===== SUPPLIED RECORDS =====

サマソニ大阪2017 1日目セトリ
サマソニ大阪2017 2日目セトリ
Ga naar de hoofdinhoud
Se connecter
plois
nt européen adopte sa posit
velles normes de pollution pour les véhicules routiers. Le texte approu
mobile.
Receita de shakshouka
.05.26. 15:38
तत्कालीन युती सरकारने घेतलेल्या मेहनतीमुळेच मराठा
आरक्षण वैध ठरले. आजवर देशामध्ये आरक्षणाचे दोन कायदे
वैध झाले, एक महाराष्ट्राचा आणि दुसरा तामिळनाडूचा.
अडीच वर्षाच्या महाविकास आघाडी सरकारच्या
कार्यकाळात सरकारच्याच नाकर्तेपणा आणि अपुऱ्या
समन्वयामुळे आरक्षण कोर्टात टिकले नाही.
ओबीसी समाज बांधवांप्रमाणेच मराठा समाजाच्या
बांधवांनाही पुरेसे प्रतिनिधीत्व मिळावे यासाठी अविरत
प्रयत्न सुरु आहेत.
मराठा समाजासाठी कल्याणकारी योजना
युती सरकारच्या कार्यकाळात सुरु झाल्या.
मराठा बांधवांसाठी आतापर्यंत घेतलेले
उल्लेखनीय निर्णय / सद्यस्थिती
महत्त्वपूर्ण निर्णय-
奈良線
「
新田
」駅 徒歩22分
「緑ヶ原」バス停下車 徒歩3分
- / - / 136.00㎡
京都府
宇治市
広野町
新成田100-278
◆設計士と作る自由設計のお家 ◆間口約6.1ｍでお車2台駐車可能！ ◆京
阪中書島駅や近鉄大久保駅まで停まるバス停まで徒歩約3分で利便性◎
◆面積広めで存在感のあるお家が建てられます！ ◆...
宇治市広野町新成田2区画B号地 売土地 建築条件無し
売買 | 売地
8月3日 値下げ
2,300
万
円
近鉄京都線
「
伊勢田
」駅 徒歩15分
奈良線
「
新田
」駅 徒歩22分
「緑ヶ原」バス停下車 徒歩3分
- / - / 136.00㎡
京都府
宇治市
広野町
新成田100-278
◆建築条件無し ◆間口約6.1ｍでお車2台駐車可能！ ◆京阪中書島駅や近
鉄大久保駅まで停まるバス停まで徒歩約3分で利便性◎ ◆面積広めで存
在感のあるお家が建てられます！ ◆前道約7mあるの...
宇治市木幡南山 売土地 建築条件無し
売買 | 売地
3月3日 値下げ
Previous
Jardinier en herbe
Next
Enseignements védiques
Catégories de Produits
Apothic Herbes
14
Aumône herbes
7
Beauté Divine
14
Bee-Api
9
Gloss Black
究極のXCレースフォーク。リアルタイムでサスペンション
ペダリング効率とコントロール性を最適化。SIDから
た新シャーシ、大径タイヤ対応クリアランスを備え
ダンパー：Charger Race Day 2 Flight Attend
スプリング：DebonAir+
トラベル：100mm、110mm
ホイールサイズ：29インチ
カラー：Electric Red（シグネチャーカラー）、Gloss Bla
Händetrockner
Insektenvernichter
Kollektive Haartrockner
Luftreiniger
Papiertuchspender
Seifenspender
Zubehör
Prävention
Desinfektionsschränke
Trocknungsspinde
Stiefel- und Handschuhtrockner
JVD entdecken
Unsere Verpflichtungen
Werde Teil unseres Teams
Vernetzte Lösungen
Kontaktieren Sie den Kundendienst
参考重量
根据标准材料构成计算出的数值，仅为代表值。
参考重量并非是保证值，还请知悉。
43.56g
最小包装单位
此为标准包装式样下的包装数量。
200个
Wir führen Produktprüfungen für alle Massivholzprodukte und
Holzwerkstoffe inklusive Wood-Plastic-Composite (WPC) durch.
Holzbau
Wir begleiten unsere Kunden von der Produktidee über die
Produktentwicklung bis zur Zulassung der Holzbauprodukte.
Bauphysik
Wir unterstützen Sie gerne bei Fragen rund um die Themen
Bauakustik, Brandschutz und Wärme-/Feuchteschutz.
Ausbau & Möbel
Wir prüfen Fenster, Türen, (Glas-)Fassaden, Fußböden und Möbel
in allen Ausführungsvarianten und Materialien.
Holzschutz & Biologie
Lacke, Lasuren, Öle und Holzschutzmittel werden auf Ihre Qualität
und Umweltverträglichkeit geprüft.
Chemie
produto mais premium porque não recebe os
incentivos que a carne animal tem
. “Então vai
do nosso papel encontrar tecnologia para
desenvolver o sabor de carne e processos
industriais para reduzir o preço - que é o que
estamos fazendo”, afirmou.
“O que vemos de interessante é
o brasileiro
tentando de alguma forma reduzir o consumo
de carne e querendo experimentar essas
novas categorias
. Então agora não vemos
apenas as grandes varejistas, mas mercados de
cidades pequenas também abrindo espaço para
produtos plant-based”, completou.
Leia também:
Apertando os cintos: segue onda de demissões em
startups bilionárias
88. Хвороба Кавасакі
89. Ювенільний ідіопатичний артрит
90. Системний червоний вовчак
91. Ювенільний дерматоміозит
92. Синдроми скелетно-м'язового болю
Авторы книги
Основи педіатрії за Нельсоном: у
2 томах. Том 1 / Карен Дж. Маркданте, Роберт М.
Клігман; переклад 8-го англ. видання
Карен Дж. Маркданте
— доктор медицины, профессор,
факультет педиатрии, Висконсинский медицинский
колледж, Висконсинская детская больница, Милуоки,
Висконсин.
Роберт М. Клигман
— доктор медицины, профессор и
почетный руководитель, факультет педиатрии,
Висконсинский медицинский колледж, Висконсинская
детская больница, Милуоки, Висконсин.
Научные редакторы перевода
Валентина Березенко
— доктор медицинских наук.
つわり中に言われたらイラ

=====

◆ TO DO:
Out of the records above, pull each line containing the word "факультет".

◆ WRITTEN ANSWER:
факультет педиатрии, Висконсинский медицинский
почетный руководитель, факультет педиатрии,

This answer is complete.